Friedrich's next most important move was to Paris (1802), where he gave lectures on philosophy, and attempted another journal. Here he began his enthusiastic studies of the Sanskrit language and literature, which proved to have an important influence on the development of modern philology. This is eminently true of his work On the Language and Wisdom of the Indians (1808). In 1804 he removed to Cologne, where he entered with great eagerness into the work of re-discovering the medieval Lower Rhenish School of religious art and Gothic architecture. In 1808 he, with his wife Dorothea (the daughter of Moses Mendelssohn, who years before this time had left her home and family to become his partner for life), entered the Roman Catholic church, the interests of which engaged much of his energies for the remainder of his life.

He lived most of the time in Vienna, partly engaged in the literary service of the Austrian government, partly in lecturing on history and literature. He died in 1829 in Dresden, whither he had gone to deliver a course of lectures.

Friedrich Schlegel's philosophy of life was based upon the theory of supremacy of the artist, the potency of poetry, with its incidental corollaries of disregard for the Kantian ideal of Duty, and aversion to all Puritanism and Protestantism. "There is no great world but that of artists," he declared in the Athenæum; "artists form a higher caste; they should separate themselves, even in their way of living, from other people." Poetry and philosophy formed in his thought an inseparable unit, forever joined, "though seldom togetherlike Castor and Pollux." His interest is in "Humanity," that is to say, a superior type of the species, with a corresponding contempt for "commonness," especially for the common man as a mere machine of "duty." On performances he set no great store: "Those countenances are most interesting to me in which Nature seems to have indicated a great design without taking time to carry it out."

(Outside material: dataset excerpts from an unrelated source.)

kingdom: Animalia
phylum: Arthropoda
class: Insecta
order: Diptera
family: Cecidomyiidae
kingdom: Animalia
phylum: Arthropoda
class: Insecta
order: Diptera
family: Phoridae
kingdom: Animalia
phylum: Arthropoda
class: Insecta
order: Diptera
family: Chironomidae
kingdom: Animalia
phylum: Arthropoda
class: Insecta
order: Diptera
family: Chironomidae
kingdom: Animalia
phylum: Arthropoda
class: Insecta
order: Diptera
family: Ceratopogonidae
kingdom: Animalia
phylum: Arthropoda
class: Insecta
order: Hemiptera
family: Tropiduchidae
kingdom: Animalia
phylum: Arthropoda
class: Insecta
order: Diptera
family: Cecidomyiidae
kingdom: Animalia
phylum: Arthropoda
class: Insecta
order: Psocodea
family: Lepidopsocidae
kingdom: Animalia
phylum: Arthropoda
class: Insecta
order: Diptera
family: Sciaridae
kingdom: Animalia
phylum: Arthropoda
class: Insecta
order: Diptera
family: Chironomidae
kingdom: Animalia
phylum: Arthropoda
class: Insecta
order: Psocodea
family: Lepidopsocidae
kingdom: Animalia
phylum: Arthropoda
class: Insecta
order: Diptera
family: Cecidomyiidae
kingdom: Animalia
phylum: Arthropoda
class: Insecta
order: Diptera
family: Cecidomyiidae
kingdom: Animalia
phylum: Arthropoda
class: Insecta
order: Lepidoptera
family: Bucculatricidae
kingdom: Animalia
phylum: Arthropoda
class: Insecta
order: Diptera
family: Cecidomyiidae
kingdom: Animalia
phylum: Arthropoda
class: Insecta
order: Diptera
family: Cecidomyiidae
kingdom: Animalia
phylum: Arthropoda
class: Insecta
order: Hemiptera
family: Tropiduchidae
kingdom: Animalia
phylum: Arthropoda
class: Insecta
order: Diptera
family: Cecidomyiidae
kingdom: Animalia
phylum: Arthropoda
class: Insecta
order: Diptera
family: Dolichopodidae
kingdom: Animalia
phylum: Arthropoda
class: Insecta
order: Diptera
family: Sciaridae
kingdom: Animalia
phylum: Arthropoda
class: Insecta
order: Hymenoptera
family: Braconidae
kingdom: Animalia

August Wilhelm von Schlegel (1767-1845), more simply known as "Wilhelm," was the more balanced, dignified, and serene nature, and possessed in a far higher degree than Friedrich the art of steering his course smoothly through life. Of very great significance in his training were his university years at Göttingen, and his acquaintance there with the poet Bürger, that early apostle of revolt from a formal literature, whose own life had become more and more discredited and was destined to go out in wretchedness and ignominy; the latter's fecundating activities had never been allowed full scope, but something of his spirit of adventure into new literary fields was doubtless caught by the younger man. Bürger's attempts at naturalizing the sonnet, for instance, are interesting in view of the fact that Wilhelm Schlegel became the actual creator of this literary form among the Germans. Schlegel's own pursuits as a student were prevailingly in the field of Hellenism, in which his acquisitions were astounding; his influence was especially potent in giving a philological character to much of the work of the Romanticists. In Göttingen he became acquainted with one of the most gifted women which Germany has ever produced, Caroline, the daughter of the Göttingen professor Michaelis, at the time a young widow in the home of her father, and destined to become not only his wife, but the Muse of much of his most important work. This office she performed until the time of their unfortunate separation.